Better than slicing carrots
There’s recent news that the United Methodist Church is about to unleash a $20 million ad campaign.
The messaging, targeting 18- to 34-year-olds, highlights the many opportunities for involvement within United Methodist churches – from community hunger programs to basketball leagues. Meanwhile, the denomination is engaging in dialogue within its churches about enhancing those opportunities.
“We aim to reach young adults who are not familiar with church, who are concerned about the world in which we live, who want to make their lives more meaningful, and who have a deep yearning to connect with God and with a community of support,” said the Rev. Larry Hollon, chief executive of United Methodist Communications. “We also hope to reach people inside the church who will reassess what it means to be people of faith.”
Campaigns like this are sorely needed. More to the point, the church is sorely needed by a whole generation.

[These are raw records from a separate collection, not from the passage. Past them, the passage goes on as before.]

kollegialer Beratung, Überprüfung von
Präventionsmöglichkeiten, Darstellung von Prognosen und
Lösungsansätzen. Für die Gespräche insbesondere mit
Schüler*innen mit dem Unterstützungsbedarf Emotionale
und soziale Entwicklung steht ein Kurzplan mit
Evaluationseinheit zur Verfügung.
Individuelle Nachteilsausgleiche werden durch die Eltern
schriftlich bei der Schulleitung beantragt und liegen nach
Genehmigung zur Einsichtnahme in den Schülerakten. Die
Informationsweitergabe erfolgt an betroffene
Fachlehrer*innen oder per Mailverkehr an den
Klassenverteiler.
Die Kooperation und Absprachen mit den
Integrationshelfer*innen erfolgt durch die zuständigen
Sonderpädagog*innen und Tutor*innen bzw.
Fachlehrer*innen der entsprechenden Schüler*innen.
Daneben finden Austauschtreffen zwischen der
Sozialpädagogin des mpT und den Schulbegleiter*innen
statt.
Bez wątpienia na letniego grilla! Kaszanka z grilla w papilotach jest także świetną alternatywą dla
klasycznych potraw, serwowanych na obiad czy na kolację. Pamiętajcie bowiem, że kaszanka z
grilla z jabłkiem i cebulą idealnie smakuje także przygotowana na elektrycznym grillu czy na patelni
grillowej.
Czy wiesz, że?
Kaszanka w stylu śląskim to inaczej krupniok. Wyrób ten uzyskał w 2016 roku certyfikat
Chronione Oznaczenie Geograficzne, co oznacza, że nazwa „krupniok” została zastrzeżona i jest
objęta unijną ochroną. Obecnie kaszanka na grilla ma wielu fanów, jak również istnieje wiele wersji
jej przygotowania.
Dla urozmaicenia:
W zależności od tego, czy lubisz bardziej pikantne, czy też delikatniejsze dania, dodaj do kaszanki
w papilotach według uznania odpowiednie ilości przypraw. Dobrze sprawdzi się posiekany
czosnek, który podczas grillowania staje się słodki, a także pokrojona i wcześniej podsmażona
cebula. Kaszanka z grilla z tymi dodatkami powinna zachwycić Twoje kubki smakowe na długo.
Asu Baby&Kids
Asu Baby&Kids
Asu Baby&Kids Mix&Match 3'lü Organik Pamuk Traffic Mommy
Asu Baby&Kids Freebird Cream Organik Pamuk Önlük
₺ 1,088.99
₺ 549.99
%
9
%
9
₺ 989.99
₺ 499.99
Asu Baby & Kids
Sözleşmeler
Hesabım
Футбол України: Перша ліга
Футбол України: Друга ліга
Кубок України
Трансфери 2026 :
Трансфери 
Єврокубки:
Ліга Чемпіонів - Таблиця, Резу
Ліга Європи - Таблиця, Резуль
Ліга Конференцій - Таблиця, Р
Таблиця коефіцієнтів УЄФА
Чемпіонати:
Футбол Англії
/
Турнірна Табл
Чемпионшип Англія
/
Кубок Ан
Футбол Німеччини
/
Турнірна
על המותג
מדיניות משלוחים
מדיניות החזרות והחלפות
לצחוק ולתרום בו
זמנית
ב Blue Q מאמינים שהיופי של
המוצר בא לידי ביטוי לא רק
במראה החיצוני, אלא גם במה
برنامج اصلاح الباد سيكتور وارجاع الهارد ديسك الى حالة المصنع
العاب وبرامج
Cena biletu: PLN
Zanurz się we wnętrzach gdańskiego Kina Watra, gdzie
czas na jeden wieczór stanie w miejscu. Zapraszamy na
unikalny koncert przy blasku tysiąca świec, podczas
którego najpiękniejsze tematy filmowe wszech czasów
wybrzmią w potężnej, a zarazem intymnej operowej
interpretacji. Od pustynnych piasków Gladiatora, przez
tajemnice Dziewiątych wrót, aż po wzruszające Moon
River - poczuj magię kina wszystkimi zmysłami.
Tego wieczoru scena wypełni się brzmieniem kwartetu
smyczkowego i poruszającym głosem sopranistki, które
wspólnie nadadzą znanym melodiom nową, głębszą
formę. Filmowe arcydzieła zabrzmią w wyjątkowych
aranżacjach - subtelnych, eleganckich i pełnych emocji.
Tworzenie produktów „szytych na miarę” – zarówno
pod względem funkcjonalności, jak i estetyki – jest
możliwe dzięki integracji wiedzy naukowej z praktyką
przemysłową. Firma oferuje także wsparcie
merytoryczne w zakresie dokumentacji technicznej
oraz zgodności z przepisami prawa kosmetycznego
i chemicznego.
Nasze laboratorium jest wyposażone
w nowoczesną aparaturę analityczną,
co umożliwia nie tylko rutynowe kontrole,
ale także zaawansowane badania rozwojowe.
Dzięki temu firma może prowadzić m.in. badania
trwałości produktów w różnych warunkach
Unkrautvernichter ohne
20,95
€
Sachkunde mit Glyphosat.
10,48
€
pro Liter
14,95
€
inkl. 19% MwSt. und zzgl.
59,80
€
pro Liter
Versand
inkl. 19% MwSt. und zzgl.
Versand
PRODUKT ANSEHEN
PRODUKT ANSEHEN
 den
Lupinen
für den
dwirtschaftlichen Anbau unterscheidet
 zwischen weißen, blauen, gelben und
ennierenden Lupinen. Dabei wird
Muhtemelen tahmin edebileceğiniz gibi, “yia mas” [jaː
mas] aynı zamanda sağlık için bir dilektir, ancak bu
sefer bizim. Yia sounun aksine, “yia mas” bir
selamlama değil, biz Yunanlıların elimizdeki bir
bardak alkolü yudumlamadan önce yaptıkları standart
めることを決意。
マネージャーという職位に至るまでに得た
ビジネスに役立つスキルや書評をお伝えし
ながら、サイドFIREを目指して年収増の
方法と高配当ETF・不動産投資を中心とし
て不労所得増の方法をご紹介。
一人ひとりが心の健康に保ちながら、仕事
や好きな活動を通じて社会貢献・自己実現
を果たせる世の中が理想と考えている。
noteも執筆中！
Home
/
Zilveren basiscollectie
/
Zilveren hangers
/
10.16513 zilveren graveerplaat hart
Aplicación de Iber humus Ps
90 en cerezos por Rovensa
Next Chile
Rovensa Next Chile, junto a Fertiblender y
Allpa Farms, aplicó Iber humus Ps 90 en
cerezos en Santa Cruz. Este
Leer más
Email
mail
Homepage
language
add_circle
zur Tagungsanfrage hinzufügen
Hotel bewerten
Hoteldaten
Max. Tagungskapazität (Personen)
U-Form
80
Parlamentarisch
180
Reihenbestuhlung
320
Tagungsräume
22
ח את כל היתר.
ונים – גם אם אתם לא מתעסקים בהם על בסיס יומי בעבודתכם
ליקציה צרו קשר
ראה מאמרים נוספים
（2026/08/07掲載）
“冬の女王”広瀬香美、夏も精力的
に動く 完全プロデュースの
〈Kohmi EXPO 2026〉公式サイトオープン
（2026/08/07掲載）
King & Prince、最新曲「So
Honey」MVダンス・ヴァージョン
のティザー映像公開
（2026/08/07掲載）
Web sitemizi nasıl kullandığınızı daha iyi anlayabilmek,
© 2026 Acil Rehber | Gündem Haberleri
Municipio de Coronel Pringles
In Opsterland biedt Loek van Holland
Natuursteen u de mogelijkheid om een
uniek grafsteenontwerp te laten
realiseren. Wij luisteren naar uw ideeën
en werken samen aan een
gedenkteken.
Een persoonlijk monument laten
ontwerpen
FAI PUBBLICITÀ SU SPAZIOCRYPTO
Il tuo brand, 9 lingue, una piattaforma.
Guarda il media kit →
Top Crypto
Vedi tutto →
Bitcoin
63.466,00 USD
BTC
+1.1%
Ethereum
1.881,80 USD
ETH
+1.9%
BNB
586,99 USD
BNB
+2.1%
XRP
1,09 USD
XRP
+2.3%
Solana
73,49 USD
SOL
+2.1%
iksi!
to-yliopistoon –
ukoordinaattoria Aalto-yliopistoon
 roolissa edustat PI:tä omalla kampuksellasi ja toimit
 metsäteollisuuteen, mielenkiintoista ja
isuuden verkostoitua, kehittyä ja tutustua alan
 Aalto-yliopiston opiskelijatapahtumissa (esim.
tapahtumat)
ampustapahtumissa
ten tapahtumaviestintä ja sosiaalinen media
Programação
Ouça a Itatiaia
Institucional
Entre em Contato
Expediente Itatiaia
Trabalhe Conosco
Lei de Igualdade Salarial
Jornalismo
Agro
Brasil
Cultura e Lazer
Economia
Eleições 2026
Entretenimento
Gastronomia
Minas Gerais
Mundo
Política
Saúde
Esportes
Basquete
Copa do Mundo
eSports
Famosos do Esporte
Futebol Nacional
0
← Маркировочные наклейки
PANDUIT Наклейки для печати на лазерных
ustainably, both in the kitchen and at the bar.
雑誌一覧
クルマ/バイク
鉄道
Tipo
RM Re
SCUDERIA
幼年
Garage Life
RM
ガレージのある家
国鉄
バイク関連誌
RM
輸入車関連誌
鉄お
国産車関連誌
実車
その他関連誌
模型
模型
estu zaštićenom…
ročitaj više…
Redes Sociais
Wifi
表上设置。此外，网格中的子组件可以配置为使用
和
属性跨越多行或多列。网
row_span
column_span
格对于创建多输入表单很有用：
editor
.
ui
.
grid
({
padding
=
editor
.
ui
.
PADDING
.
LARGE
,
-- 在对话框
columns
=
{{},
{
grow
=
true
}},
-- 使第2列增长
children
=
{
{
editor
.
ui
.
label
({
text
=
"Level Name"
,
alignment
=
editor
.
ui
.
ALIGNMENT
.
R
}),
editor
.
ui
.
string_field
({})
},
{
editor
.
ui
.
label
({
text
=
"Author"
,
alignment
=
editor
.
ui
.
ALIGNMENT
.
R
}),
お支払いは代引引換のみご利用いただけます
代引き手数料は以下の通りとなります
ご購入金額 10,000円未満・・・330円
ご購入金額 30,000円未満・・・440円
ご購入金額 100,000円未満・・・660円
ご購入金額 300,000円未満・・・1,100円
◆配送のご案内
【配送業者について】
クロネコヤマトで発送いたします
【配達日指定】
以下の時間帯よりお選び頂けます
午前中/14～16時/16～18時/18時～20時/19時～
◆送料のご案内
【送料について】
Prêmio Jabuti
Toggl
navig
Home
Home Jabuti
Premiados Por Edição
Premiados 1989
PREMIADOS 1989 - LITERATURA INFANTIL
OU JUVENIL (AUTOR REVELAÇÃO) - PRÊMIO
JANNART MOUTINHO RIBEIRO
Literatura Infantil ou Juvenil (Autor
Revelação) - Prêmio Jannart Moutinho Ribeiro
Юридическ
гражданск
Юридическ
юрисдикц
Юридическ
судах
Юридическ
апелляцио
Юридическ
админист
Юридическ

Here’s what the Methodists found:
New research conducted by The Barna Group on behalf of United Methodist Communications found that 66 percent of young adults surveyed were searching for meaning and purpose in their lives and 62 percent considered themselves “spiritual.” Two in three said there were specific events or times in their lives when they were more likely to search for spiritual answers. But 78 percent said they never attend church, or only attend once in a while. The Rethink Church campaign aims to bridge that gap.
Lots of people inside churches are frighteningly complacent about the situation. “Oh, the ‘young people’ will ‘come back’ to church” they say. Bah! At this point, there is no positive peer pressure for most people to be involved in churches. The “young people” will not “come back” to church because they were never in church in the first place. And yet there is a deep spiritual hunger out there. Every time I hang out in a coffee shop, without exception, I hear people talking about God. And I’m wearing mufti in Godless New England.
So if people have spiritual hunger, why aren’t they coming to church? Two good reasons I can think of. First, the church does a phenomenally lousy job of telling people about itself. Second, we are often entirely too mushy about our reason for being. If some of the 18-34 year-olds show up at your church next Sunday, what will they find? How many people of that age are in leadership positions? What activities do you have that might appeal to these generations? Is your worship largely unchanged from the 1950s? Or the 1970s? What reason do you give someone for getting out of bed on a Sunday morning? And please don’t tell me it’s because your church is “friendly.” That’s not life changing, and Jesus didn’t say a bit about being “warm” and “friendly.”
So, let me congratulate the Methodists. I hope they prosper. They’re certainly committing some serious resources to telling people about the church, and for that I am grateful. Now I’ll be interested to see what happens if someone shows up in their churches.
And it all puts the Episcopal Church to shame. Our last ad campaign was about slicing carrots. I didn’t make this up. And we’ve never — to my knowledge — allocated enough resources for a proper ad campaign. It’s time to fix that. And it’s time to stop whistling through the graveyard while an entire generation is starving, spiritually.